Já o que acontecerá com o “restante” da lei ainda é uma incerteza. A Medida Provisória (MP) 959/2020 pretende prorrogar o texto inteiro para maio do ano que vem; porém, a própria está congelada, sem conseguir tramitar no Congresso. Sendo assim, é possível que a LGPD entre em vigor em agosto deste ano, mas, novamente, penalidades não poderão ser aplicadas ao longo dos 12 meses subsequentes.
De qualquer forma, é importante lembrar que o texto vem sendo usado como base para decisões judiciais (jurisprudência) e que outros órgãos reguladores ou entidades governamentais estão livres para penalizar empresas após as devidas investigações.
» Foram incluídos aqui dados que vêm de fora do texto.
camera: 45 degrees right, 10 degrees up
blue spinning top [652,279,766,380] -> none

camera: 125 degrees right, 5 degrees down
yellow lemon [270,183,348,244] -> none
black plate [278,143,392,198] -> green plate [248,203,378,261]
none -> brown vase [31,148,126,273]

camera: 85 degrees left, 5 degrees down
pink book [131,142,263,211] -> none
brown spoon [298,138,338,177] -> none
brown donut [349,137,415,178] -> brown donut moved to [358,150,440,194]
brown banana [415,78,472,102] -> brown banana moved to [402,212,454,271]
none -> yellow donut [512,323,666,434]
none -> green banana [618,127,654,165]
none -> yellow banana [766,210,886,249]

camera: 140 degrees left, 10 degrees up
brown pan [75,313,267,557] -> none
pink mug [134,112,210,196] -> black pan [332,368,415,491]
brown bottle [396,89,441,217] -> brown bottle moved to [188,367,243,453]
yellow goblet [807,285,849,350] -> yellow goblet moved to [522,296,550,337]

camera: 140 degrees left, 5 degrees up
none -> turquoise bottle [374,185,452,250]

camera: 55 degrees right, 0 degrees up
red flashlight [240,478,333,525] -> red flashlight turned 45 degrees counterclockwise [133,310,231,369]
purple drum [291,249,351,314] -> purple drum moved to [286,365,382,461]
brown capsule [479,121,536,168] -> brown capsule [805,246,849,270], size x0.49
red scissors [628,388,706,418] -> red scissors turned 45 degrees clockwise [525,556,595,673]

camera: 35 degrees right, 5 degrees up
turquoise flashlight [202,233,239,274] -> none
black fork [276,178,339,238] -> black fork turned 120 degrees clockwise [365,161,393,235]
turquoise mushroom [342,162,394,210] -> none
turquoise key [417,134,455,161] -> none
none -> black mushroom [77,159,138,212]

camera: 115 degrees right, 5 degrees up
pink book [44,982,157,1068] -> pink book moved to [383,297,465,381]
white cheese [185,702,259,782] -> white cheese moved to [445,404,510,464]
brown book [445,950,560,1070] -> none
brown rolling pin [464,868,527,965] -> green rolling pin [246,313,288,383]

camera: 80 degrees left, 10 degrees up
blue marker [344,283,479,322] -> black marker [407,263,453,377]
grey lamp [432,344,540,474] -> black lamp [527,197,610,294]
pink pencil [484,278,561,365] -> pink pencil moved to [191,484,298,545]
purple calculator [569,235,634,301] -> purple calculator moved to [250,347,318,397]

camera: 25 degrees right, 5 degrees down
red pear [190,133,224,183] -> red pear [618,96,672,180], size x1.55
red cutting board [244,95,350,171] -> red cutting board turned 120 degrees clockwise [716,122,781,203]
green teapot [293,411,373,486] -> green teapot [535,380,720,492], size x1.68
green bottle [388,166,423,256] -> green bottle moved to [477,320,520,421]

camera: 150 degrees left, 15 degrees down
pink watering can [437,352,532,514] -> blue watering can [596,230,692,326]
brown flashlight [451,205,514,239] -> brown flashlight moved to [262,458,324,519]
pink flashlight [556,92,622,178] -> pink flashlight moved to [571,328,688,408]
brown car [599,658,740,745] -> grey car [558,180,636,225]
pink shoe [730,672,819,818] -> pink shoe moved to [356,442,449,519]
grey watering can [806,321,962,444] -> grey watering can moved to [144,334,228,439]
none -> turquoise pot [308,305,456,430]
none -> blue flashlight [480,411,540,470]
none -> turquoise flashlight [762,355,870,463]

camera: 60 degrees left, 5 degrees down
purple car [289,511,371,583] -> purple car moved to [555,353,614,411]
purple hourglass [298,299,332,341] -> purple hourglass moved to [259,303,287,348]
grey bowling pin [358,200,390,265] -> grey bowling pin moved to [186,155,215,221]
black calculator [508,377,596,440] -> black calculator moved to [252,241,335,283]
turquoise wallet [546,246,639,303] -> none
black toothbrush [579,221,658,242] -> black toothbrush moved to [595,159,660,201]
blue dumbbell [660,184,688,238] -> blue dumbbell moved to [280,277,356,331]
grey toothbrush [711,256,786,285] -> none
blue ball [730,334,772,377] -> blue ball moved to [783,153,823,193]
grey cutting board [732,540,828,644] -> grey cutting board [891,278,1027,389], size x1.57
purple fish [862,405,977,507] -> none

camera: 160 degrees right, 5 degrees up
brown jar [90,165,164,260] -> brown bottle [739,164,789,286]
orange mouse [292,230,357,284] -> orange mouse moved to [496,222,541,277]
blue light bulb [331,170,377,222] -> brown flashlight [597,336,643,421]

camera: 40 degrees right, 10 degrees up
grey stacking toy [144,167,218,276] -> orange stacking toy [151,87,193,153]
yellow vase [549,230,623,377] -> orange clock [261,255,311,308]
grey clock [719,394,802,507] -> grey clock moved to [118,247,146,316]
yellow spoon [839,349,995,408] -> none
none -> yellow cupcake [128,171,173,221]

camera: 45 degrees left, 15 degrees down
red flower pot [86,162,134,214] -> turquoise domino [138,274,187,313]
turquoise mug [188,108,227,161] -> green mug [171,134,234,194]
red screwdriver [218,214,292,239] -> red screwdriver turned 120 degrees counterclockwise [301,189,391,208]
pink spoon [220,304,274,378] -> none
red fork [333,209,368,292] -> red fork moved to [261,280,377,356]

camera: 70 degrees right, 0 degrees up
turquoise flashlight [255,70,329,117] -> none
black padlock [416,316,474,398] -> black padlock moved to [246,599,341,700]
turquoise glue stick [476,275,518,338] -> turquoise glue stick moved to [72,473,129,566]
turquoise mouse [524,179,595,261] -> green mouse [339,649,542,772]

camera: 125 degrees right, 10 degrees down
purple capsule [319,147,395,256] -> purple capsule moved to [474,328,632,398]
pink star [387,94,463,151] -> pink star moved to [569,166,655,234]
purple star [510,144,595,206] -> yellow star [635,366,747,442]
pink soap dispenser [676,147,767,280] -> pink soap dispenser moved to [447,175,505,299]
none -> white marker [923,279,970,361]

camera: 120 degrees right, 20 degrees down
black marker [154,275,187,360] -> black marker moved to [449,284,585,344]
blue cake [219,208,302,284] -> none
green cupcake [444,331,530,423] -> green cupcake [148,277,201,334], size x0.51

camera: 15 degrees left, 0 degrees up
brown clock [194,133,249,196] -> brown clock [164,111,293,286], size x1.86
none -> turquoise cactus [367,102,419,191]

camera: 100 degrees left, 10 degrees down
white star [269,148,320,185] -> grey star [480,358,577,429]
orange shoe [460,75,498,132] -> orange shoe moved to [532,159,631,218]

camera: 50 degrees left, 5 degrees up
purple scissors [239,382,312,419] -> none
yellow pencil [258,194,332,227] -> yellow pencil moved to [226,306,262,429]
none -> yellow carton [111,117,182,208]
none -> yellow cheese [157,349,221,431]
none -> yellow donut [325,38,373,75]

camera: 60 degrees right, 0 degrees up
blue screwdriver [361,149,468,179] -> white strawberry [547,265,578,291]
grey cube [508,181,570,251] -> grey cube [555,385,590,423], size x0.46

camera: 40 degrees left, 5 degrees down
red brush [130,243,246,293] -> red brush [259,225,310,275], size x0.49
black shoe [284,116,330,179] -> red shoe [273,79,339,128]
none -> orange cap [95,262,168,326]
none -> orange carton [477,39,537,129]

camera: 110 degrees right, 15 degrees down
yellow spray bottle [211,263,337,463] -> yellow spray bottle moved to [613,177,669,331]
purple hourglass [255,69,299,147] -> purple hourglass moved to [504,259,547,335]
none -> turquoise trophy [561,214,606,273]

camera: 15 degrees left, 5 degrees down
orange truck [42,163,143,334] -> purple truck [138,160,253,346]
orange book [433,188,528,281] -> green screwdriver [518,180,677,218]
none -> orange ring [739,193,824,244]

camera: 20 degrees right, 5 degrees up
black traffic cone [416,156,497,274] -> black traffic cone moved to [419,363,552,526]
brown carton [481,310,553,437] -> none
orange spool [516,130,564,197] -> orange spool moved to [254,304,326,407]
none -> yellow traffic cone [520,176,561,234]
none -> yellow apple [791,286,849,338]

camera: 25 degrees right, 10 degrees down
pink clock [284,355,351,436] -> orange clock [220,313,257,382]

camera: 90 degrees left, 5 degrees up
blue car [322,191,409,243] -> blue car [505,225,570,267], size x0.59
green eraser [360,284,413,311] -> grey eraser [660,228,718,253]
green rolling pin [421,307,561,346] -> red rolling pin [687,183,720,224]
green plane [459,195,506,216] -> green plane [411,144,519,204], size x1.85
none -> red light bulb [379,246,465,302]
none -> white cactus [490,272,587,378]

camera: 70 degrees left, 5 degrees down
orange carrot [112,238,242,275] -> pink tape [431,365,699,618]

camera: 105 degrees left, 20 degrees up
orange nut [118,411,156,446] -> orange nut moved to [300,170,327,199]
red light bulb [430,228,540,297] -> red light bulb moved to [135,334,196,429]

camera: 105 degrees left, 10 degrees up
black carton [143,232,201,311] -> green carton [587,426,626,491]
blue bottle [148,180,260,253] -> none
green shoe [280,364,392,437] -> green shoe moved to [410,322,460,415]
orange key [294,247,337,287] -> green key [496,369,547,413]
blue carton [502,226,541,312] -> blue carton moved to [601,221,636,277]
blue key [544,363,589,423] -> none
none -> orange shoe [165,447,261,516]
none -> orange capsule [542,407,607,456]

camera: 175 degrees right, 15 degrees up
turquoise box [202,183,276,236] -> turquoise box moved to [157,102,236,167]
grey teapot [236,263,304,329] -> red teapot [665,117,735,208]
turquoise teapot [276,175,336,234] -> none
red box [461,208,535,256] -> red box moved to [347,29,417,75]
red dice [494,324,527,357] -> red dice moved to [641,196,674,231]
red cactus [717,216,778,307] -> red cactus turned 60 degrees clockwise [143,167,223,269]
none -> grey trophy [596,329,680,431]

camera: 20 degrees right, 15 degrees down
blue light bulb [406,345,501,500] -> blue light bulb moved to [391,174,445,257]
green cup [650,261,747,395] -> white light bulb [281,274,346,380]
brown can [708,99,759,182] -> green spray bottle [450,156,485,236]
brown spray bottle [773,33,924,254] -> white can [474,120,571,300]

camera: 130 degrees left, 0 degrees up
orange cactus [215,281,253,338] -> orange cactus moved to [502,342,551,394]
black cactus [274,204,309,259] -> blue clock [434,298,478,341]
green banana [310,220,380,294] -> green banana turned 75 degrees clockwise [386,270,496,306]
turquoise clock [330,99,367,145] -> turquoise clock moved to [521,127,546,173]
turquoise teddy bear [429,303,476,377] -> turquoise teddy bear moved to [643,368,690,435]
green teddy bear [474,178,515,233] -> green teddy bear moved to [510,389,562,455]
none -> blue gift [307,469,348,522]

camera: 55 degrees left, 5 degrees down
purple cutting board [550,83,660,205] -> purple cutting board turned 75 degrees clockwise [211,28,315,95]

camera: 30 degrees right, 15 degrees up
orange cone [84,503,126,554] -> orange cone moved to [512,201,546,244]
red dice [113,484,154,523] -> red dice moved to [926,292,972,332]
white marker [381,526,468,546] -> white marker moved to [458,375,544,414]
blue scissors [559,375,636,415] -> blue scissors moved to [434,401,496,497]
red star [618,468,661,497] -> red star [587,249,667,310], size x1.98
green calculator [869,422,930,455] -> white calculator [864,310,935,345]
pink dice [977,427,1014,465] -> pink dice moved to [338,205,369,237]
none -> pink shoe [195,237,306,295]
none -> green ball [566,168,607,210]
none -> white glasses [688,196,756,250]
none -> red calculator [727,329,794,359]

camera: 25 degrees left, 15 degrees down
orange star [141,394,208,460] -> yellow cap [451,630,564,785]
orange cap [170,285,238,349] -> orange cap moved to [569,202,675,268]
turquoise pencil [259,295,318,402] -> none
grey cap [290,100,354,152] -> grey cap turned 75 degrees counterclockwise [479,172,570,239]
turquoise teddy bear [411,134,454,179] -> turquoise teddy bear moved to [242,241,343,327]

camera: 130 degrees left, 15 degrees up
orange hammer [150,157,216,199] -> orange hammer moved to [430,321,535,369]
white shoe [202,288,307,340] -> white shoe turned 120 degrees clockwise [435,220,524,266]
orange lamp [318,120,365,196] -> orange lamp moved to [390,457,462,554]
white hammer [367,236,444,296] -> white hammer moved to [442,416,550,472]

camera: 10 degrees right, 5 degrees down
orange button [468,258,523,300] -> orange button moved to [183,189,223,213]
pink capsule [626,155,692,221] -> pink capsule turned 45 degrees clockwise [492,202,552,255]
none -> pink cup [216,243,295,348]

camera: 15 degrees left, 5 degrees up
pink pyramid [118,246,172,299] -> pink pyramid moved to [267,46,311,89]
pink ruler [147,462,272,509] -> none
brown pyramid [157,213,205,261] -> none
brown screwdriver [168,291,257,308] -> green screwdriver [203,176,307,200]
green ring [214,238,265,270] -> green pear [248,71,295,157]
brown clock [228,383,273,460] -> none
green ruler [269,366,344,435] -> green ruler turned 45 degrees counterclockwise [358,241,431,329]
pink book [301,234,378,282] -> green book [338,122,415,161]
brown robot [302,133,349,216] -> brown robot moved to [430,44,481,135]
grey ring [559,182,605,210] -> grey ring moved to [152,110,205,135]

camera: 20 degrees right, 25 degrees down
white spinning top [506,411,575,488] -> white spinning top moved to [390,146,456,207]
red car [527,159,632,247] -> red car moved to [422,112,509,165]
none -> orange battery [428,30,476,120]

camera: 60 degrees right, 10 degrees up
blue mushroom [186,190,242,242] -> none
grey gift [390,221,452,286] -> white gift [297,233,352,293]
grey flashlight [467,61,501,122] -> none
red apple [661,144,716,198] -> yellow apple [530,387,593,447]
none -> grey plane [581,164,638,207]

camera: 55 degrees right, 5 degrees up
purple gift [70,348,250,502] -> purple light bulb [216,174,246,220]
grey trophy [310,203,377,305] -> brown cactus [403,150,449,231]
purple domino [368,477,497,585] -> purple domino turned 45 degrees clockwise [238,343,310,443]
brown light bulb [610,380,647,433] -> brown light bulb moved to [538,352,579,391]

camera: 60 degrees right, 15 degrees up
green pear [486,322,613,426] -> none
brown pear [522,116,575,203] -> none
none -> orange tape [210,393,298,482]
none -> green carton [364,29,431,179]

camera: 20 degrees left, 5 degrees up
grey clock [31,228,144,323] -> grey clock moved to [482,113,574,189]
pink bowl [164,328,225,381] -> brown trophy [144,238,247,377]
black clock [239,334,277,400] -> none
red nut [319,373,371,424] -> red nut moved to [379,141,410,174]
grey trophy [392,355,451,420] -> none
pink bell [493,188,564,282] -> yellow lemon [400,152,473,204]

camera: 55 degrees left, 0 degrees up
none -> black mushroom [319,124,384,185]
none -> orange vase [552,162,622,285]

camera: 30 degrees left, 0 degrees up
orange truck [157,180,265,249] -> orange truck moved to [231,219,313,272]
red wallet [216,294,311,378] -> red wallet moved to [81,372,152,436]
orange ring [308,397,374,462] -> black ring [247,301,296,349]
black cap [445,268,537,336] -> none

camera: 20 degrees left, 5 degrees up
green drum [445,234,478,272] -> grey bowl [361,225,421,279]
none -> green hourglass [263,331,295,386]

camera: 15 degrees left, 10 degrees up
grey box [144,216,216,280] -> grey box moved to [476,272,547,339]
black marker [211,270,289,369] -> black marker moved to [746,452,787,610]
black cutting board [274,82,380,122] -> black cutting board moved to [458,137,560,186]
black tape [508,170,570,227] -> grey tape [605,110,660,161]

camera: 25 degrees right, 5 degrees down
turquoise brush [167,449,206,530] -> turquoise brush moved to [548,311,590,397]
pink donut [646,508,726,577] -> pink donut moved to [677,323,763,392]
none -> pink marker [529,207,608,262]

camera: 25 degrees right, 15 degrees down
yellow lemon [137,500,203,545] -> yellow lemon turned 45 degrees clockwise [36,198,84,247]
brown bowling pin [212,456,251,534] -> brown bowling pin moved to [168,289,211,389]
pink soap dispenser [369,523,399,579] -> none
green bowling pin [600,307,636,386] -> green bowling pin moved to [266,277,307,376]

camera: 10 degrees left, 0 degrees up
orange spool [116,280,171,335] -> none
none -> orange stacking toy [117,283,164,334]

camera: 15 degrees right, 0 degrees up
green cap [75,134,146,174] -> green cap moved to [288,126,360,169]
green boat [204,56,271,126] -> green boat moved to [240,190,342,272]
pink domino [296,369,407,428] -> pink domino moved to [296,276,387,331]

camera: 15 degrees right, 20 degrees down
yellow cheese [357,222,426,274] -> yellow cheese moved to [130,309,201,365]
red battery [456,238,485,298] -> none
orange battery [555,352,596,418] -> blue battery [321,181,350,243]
O Ministério Público do Distrito Federal e Territórios (MPDFT) e o PROCON são alguns nomes que podem ser citados como protagonistas autônomos nessa luta pela privacidade dos brasileiros, já tendo autuado diversas corporações por irregularidades.
O que dizem as empresas?
O Canaltech tentou ouvir a Camisaria Colombo, mas a rede varejista não respondeu às nossas tentativas de contato. Já a assessoria de imprensa do clube Cartão de TODOS disse que a empresa prefere não se pronunciar sobre o caso por enquanto.